**Prompt:**
The records below are to be returned word for word, with pictures left out.

**Records shown:**
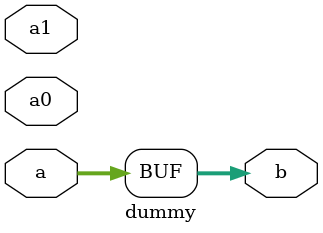
<source format=v>

`default_nettype none
`timescale 1ns/1ps

module dummy(
    input wire a1,
    input wire a0,
    input wire [1:0] a,
    output wire [1:0] b
);

    // wire [1:0] a = {a1,a0};

    initial $display("\n\n");

    always @(a) begin
        $display("Time: %0t - 'a' changed to: %b",$realtime,a);
    end

    always @({a1,a0}) begin
        $display("                                      Time: %0t - 'a1/a0' changed to: %b",$realtime,{a1,a0});
    end

    assign b = a; //{a1,a0};

endmodule




// `default_nettype none

// module dummy(
//     input wire a1,
//     input wire a0,
//     output wire [1:0] b
// );
//     wire [1:0] a = {a1,a0};
//     always @(posedge a[0]) $display(a);
//     assign b = a;
// endmodule


// module dummy(
//     input wire [1:0] a,
//     output wire [1:0] b
// );
//     always @(posedge a[0]) $display(a);
//     assign b = a;
// endmodule

</source>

**The answer:**
<source format=v>

`default_nettype none
`timescale 1ns/1ps

module dummy(
    input wire a1,
    input wire a0,
    input wire [1:0] a,
    output wire [1:0] b
);

    // wire [1:0] a = {a1,a0};

    initial $display("\n\n");

    always @(a) begin
        $display("Time: %0t - 'a' changed to: %b",$realtime,a);
    end

    always @({a1,a0}) begin
        $display("                                      Time: %0t - 'a1/a0' changed to: %b",$realtime,{a1,a0});
    end

    assign b = a; //{a1,a0};

endmodule




// `default_nettype none

// module dummy(
//     input wire a1,
//     input wire a0,
//     output wire [1:0] b
// );
//     wire [1:0] a = {a1,a0};
//     always @(posedge a[0]) $display(a);
//     assign b = a;
// endmodule


// module dummy(
//     input wire [1:0] a,
//     output wire [1:0] b
// );
//     always @(posedge a[0]) $display(a);
//     assign b = a;
// endmodule

</source>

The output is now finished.